The year 2019 has expired, along with Kim Jong Un’s promise/threat to send President Donald Trump “a Christmas gift” by the end of the year. Since the proffered holiday present was tied to North Korea’s demand that Washington lift sanctions for its nuclear program, it was widely interpreted by U.S. experts to portend an escalation in the negotiations standoff, such as a new long-range missile launch or even a nuclear test.
As Gift Day approached, Pyongyang increased its warnings with escalating rhetoric harkening back to the personal insult stage of the early Trump administration. Western concerns and tensions mounted amid preparations for a likely dramatic event and an appropriate response.
But it is now the last day of the year, and nothing untoward has been heard, seen, or detected from North Korea. Now the experts are asking why. What changed Kim’s mind about doing something provocative to get the president to bend?
Pending further insights into the dictator’s mind, we are left to speculate about possible explanations.
One is that it wasn’t a serious threat in the first place, just a geopolitical mind game, a gigantic bluff to panic the politically-beleaguered administration into lifting sanctions.
With the American president now buffeted by the impeachment challenge, Kim may have reasoned his new friend and pen-pal would welcome a pretext in the form of sanctions relief to show American goodwill in the holiday season and cool tensions before the U.S. election.
If that was how the North Koreans and their senior mentors in Beijing assessed the situation, they appear, once again, to have misjudged U.S. resistance to make further concessions without significant progress toward denuclearization.
They could well have been led astray by relying on prior administration policy fluctuations that they viewed as showing flexibility (i.e., weakness): the reversals on ZTE and Huawei, deferral of several key trade talk demands, the exoneration of Kim for the torture and murder of Otto Warmbier, the excusal of Xi Jinping for undermining international sanctions on North Korea, the sudden troop withdrawal and green light to Turkey’s Recep Tayyip Erdogan in Syria.
If so, the North Koreans and Chinese (who have profited mightily by U.S. preoccupation with Pyongyang) must have been unpleasantly surprised that, this time, the U.S. president did not blink or flinch or even bluster in response to the escalating rhetoric. Instead, he remained calm and confident that the United States could handle any crisis Pyongyang chose to manufacture. He even gently joked that Kim was probably just contemplating a gift of a holiday vase (pronounced with as broad an “a” as might be heard on “Downton Abbey”).
Behind the scenes, however, and in the secret telephone communications that Trump routinely has with Kim, Xi, Putin and certain other world leaders, he may have been sending a sterner message. He could well have reprised a little of the “fire and fury” language he once used to advise the dictators that they were dealing with a different kind of U.S. leader not averse to considering military action if required by circumstances.

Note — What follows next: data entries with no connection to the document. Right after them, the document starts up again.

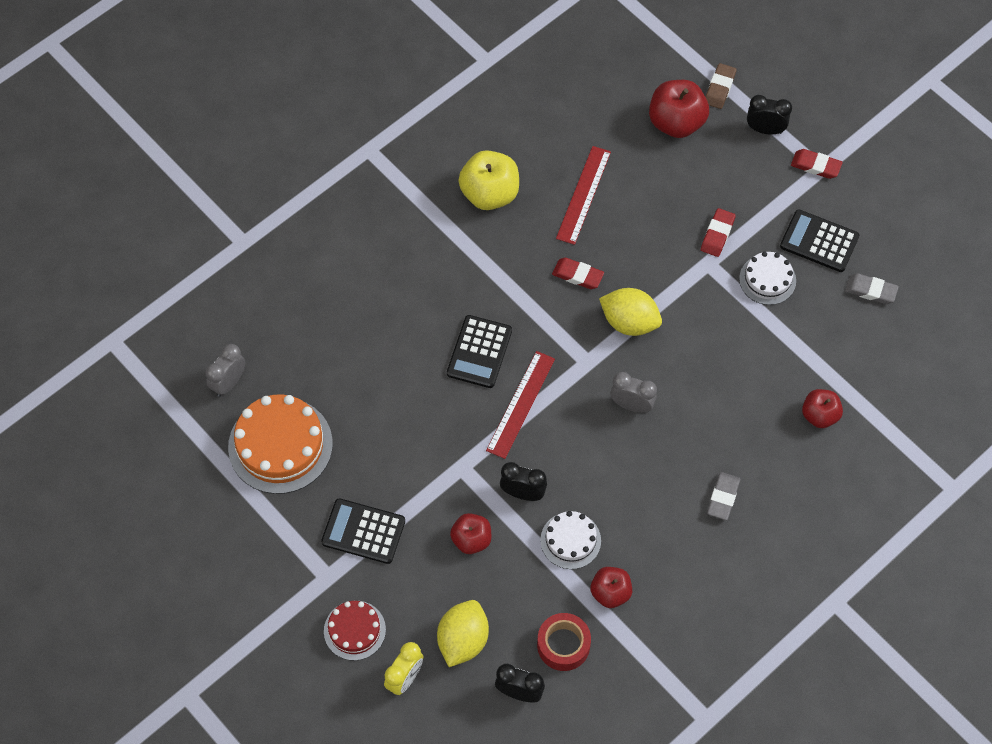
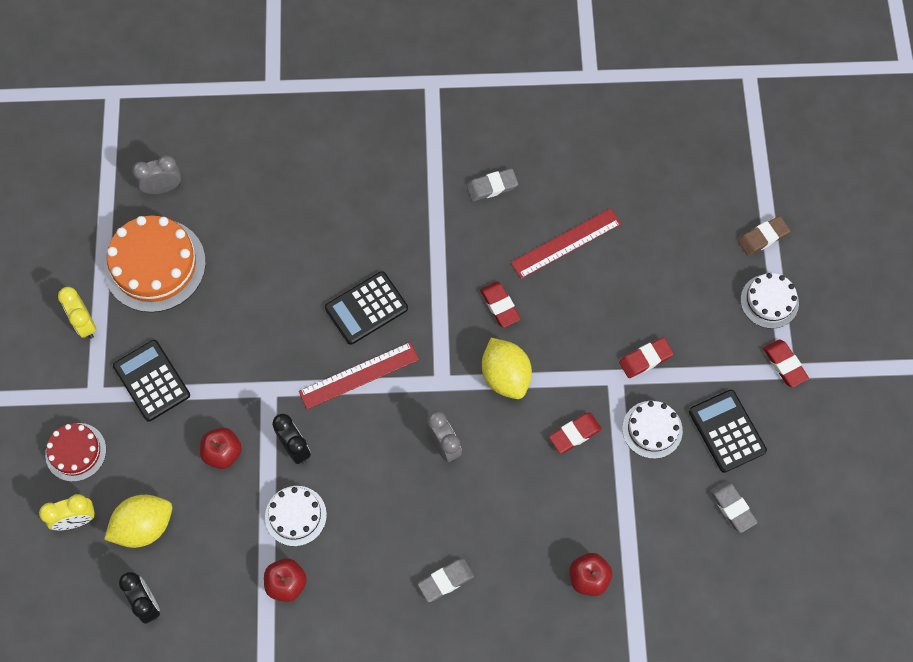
camera: 40 degrees right, 5 degrees up
(266, 531) = (85, 324): none -> yellow clock
(489, 194) = (492, 187): yellow apple -> grey eraser
(563, 645) = (213, 594): red tape -> none
(676, 123) = (698, 240): red apple -> none
(717, 324) = (575, 434): none -> red eraser
(765, 129) = (769, 301): black clock -> white cake

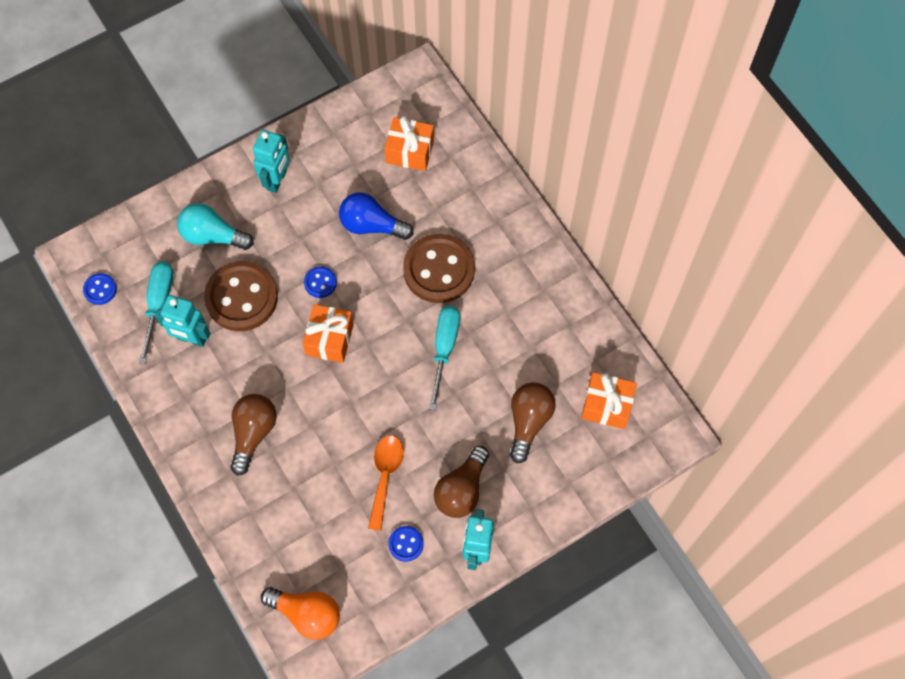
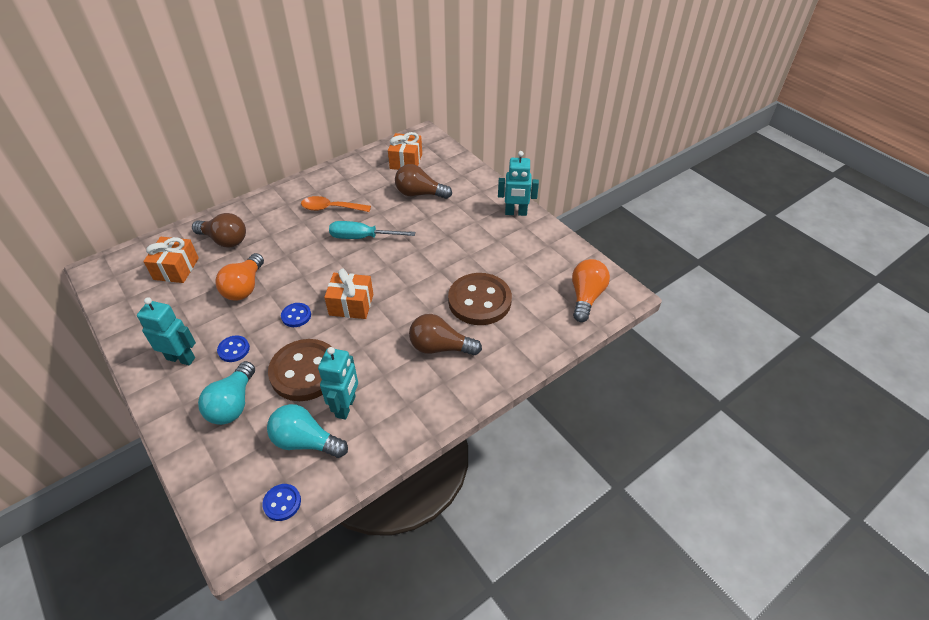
camera: 95 degrees left, 20 degrees down
(158, 304) = (306, 441): turquoise screwdriver -> turquoise light bulb
(371, 225) = (244, 287): blue light bulb -> orange light bulb
(385, 476) = (469, 262): orange spoon -> orange spoon (331, 208)
(406, 544) = (519, 247): blue button -> blue button (234, 349)
(439, 270) = (293, 244): brown button -> brown button (479, 301)
(461, 489) = (473, 222): brown light bulb -> brown light bulb (224, 240)

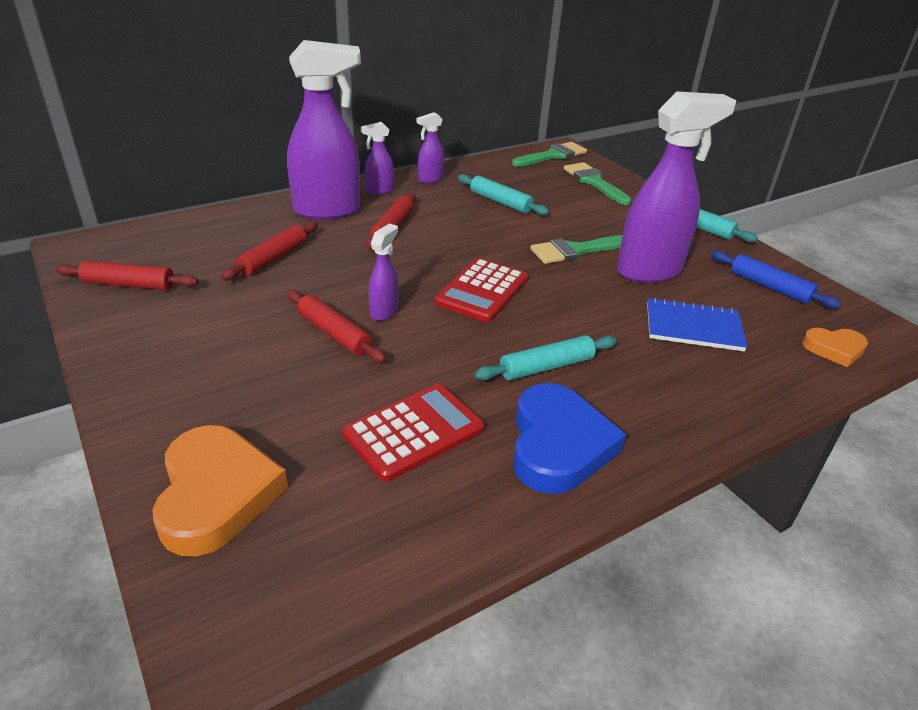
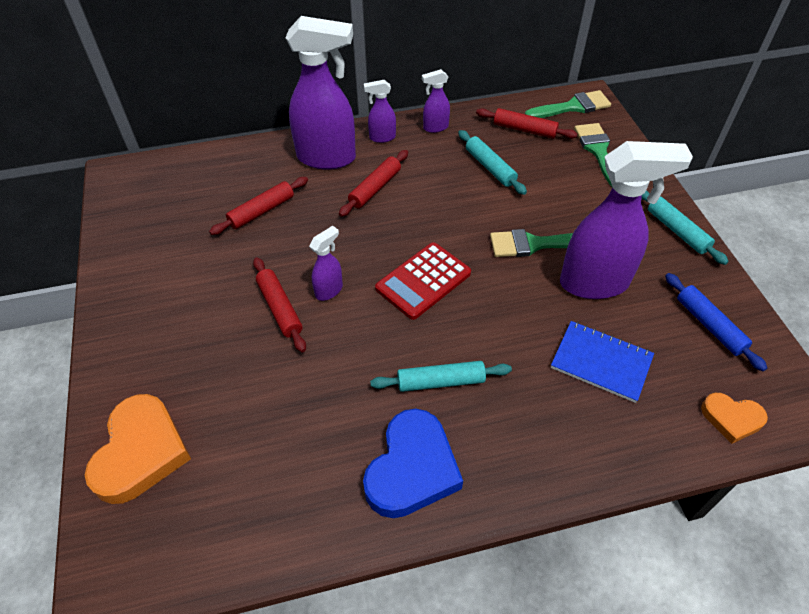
camera: 20 degrees right, 15 degrees up
(129, 284) = (142, 224): red rolling pin -> red rolling pin (524, 130)
(413, 431) = (302, 427): red calculator -> none

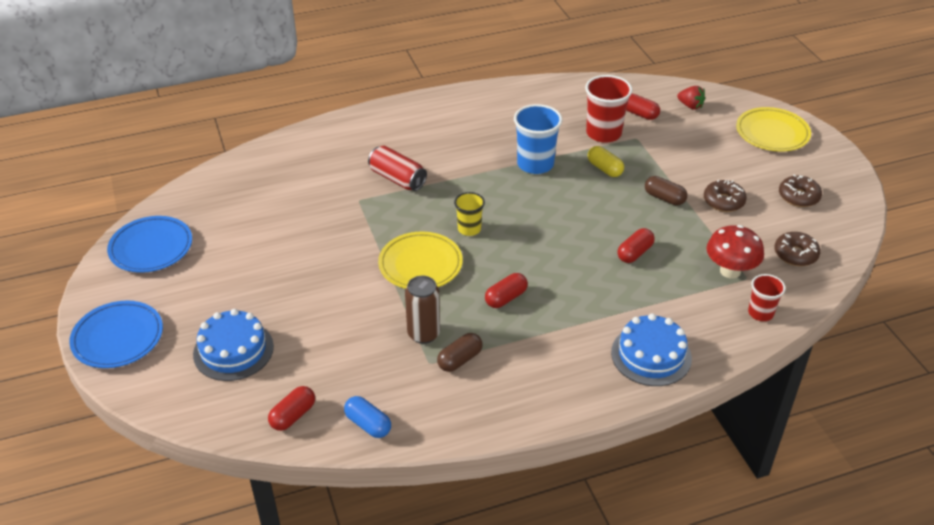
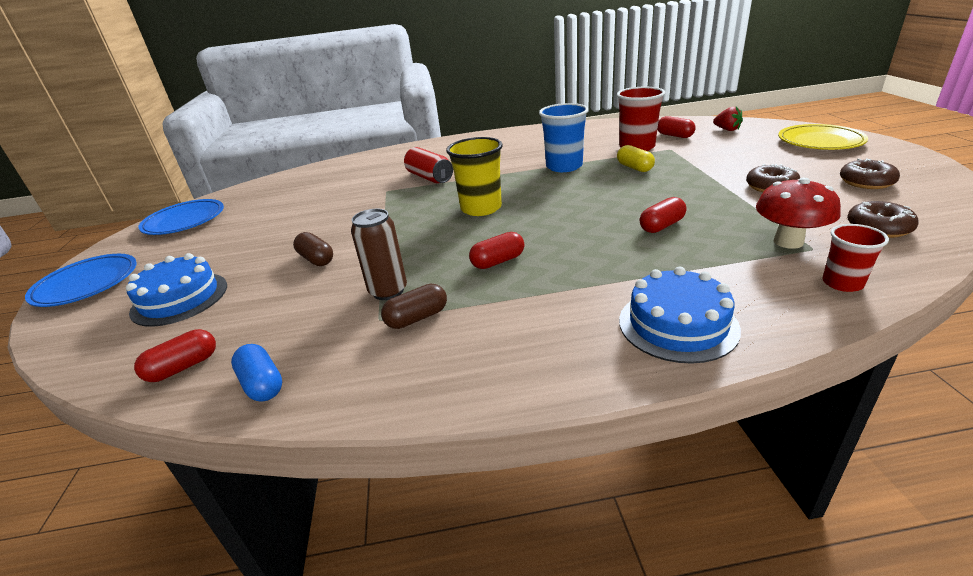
camera: 15 degrees right, 10 degrees down
(420, 265) = (418, 233): yellow plate -> none
(469, 229) = (481, 208): yellow cup -> yellow cup, size x1.69
(664, 198) = (699, 185): brown capsule -> brown capsule (316, 259)

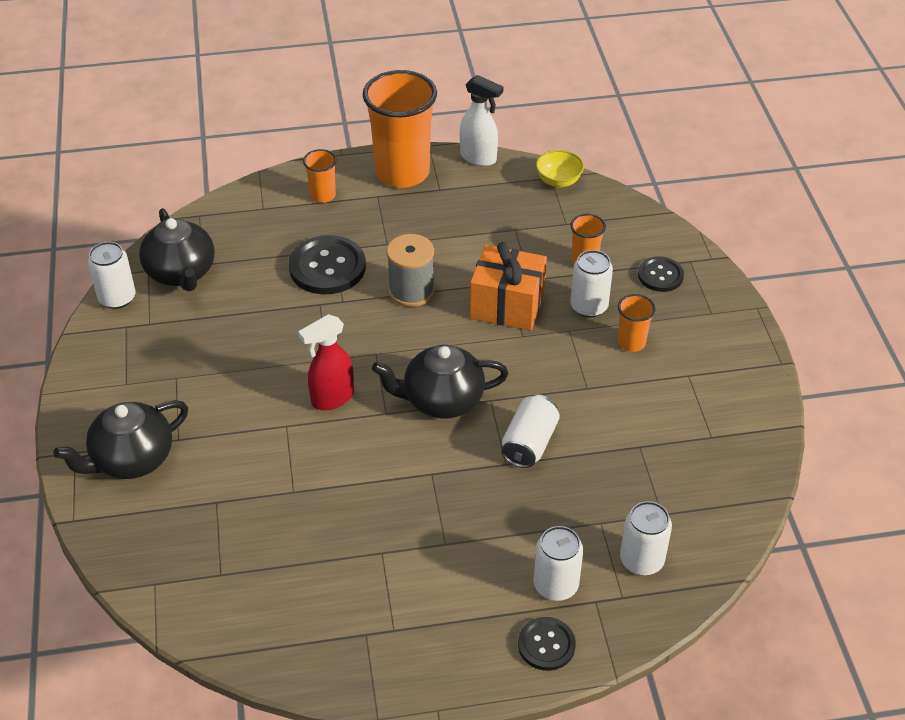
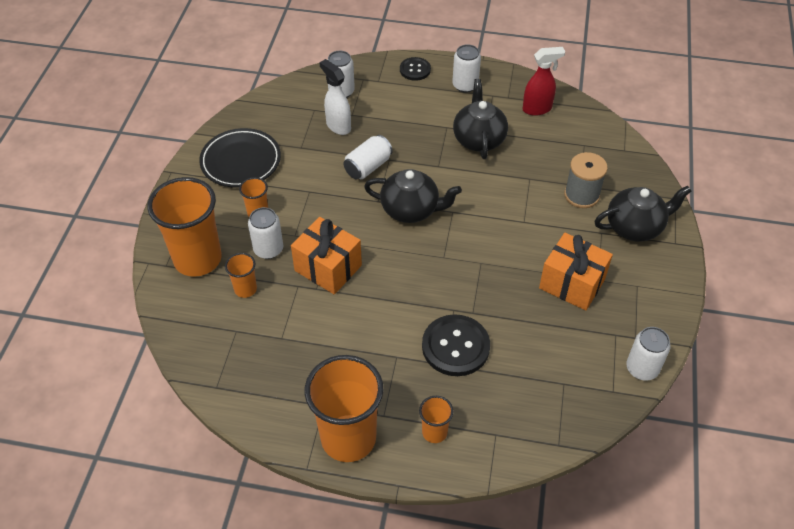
camera: 160 degrees left, 5 degrees up
(181, 273) = (583, 378): black teapot -> black teapot (479, 139)
(208, 364) = (572, 284): none -> orange gift
(332, 398) = (486, 232): red spray bottle -> red spray bottle (537, 109)
(411, 291) = (395, 302): grey spool -> grey spool (581, 195)
(479, 158) = (267, 434): white spray bottle -> white spray bottle (338, 126)
(556, 585) = (395, 92): white can -> white can (465, 85)
(558, 181) = (212, 380): yellow bowl -> none
(660, 275) = (198, 259): black button -> orange cup
(705, 402) = (241, 161): none -> black plate

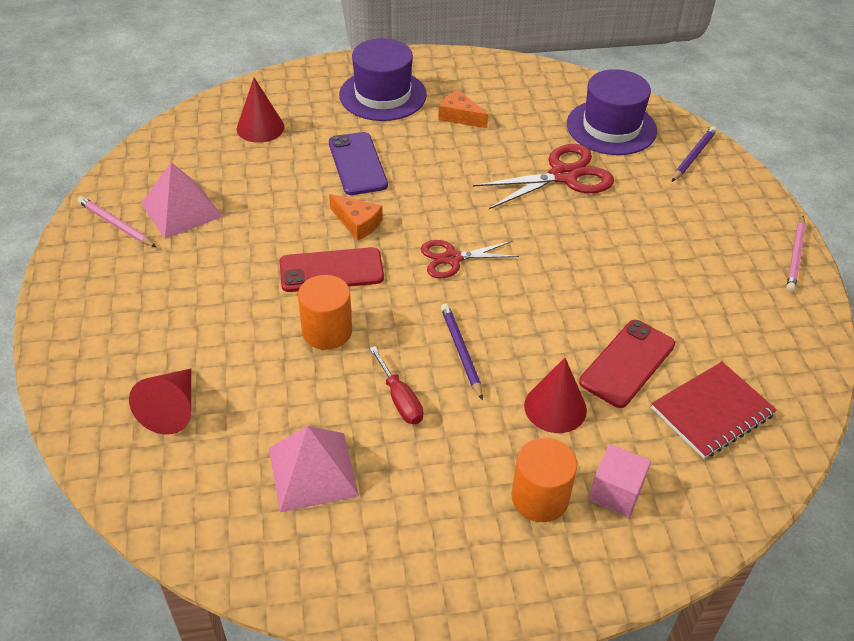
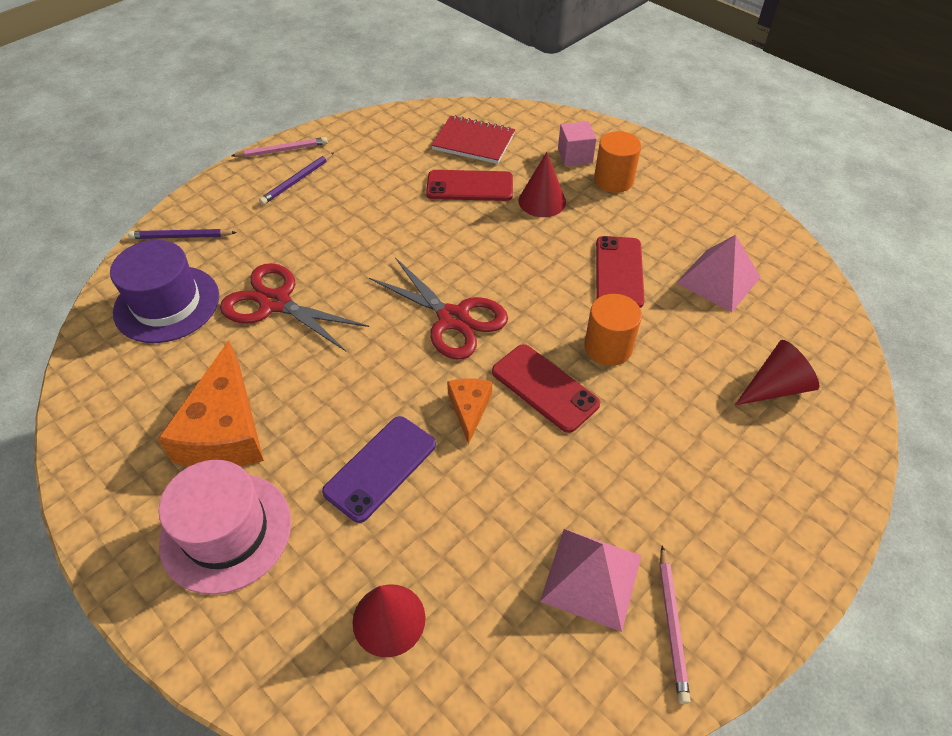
camera: 125 degrees left, 5 degrees up
(382, 95) = (226, 531): purple hat -> pink hat
(399, 399) = (618, 272): red screwdriver -> red phone
(452, 258) = (453, 319): red scissors -> red scissors, size x1.57
(460, 116) = (225, 430): orange cheese -> orange cheese, size x1.93
(461, 351) = (544, 264): purple pencil -> purple pencil (297, 181)

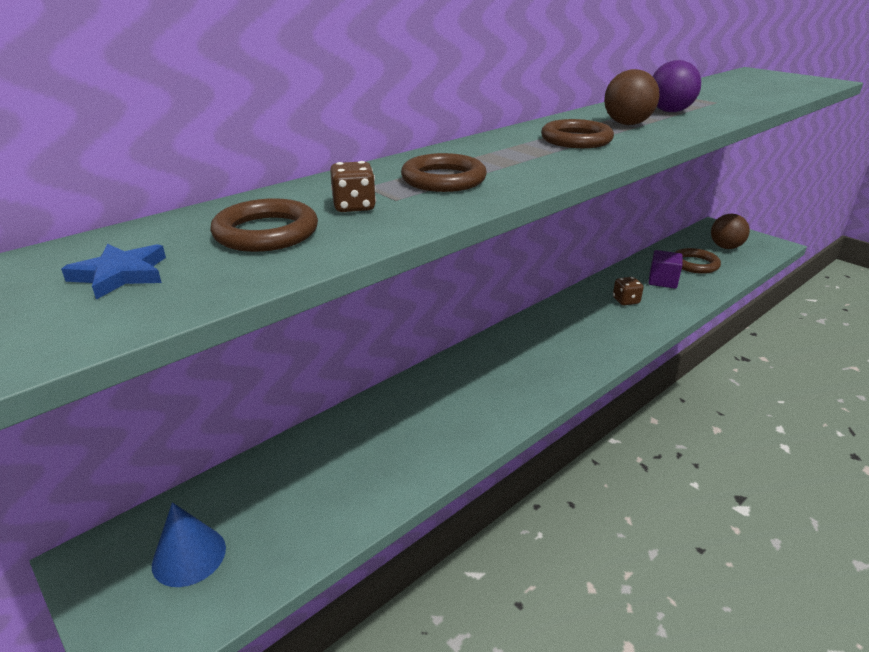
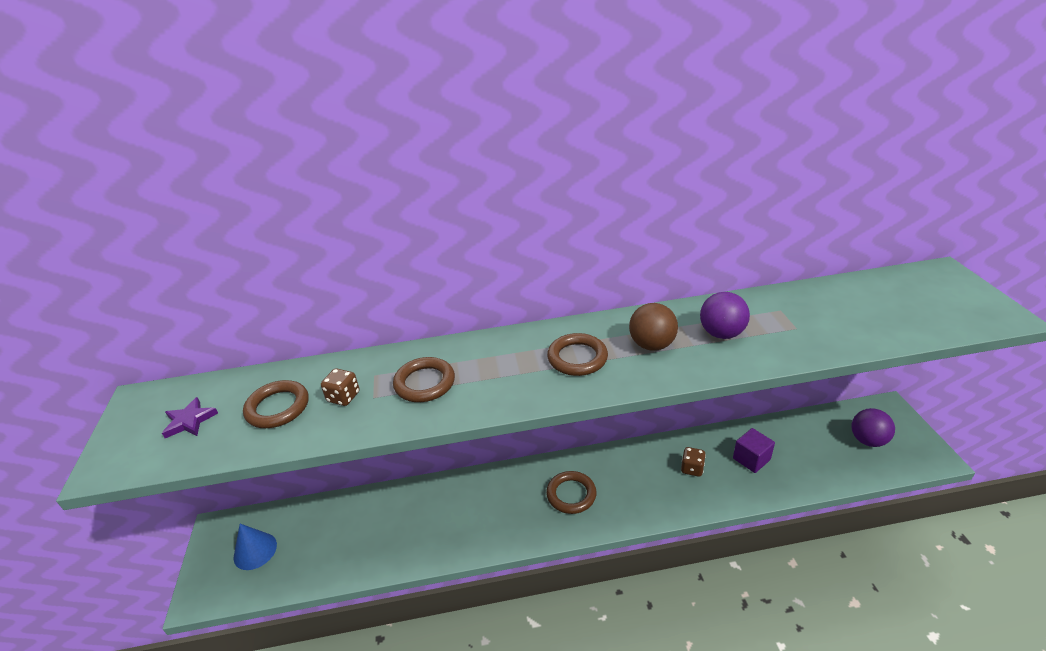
camera: 35 degrees right, 5 degrees up
(120, 275) = (189, 421): blue star -> purple star
(694, 264) = (807, 450): brown ring -> brown ring (571, 494)
(725, 247) = (867, 440): brown ball -> purple ball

To back up any such rhetoric, the president authorized significantly increased reconnaissance flights over North Korea and the leaked disclosure of certain anti-regime special operations exercises directed at Pyongyang.
Even more speculative than U.S. responses in the kinetic realm is the possibility that in private warnings to Kim, Trump could have played the human rights card. He might have reminded him of his regime’s extreme vulnerability because of universal condemnation of its humanitarian atrocities, which Trump has highlighted publicly in earlier presidential addresses.
It is even possible that Trump decided to let Xi know that the double-game Communist China has been playing on North Korea must end in 2020, that the economic masters in Beijing no longer will be allowed to leverage their “cooperation” on the nuclear and missile threat against other Western interests (Taiwan, South China Sea, cyber theft and, as Xi is already discovering, on trade).
By making clear he is able and willing to play naughty as well as nice, Trump may have persuaded Kim that a vase is a better idea after all.
Joseph Bosco served as China country director for the secretary of Defense from 2005 to 2006 and as Asia-Pacific director of humanitarian assistance and disaster relief from 2009 to 2010. He is a nonresident fellow at the Institute for Corean-American Studies and the Institute for Taiwan-American Studies and is a member of the advisory board of the Global Taiwan Institute.